Valiante ha disposto la sospensione dell’organo consiliare e, per assicurare la provvisoria gestione dell’Ente, ha nominato il commissario prefettizio nella persona del viceprefetto vicario Rachele Grandolfo, volto noto in Capitanata dove ha già guidato il Comune di Manfredonia dopo lo scioglimento per mafia del 2019. Grandolfo si trovava da poche settimane presso il Comune di Castelluccio dei Sauri, dove sarà sostituita dal nuovo commissario prefettizio, il viceprefetto aggiunto Angela Barbato che si insedierà in queste ore nel piccolo centro del subappennino.
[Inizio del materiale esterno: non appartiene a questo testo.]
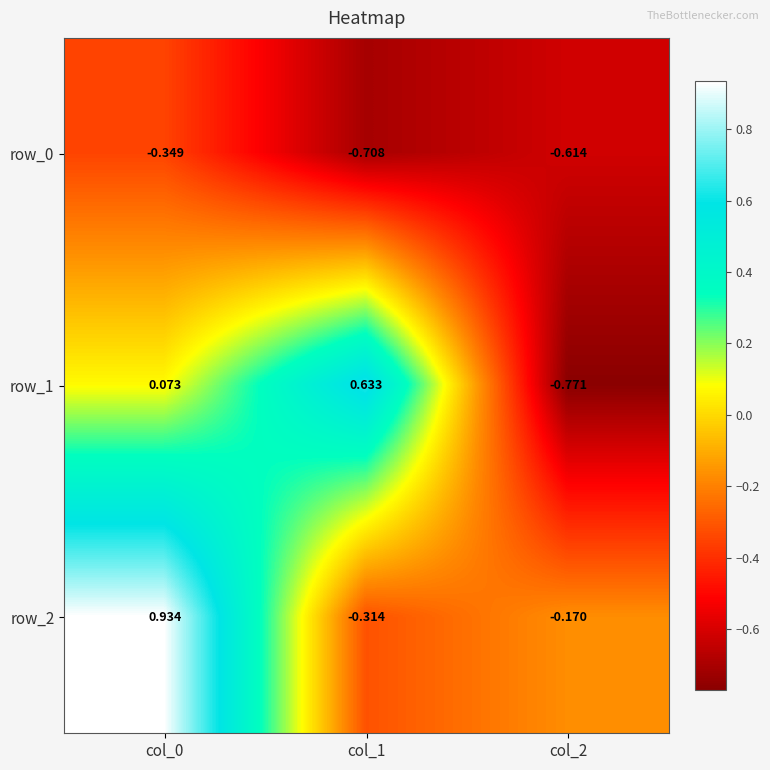

Rank the series at col_0 from highest to lowest value.

row_2, row_1, row_0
Parola fine, dunque, per l’era leghista a Lesina dove era presente l’ultima roccaforte del partito di Salvini in provincia di Foggia. Per l’ormai ex sindaco Primiano Di Mauro sono state determinanti le dimissioni firmate da 4 esponenti della maggioranza (la vicesindaco Alessandra Matarante, l’assessore Michele Lombardi e i consiglieri Gaetano Pezzicoli e Lello Biscotti) ai quali si sono aggiunte le firma di Vincenzo Forte (Pd), Aniello Costantino Montoro, Angela Calà e Attilio Armando Lombardi (Italia Popolare).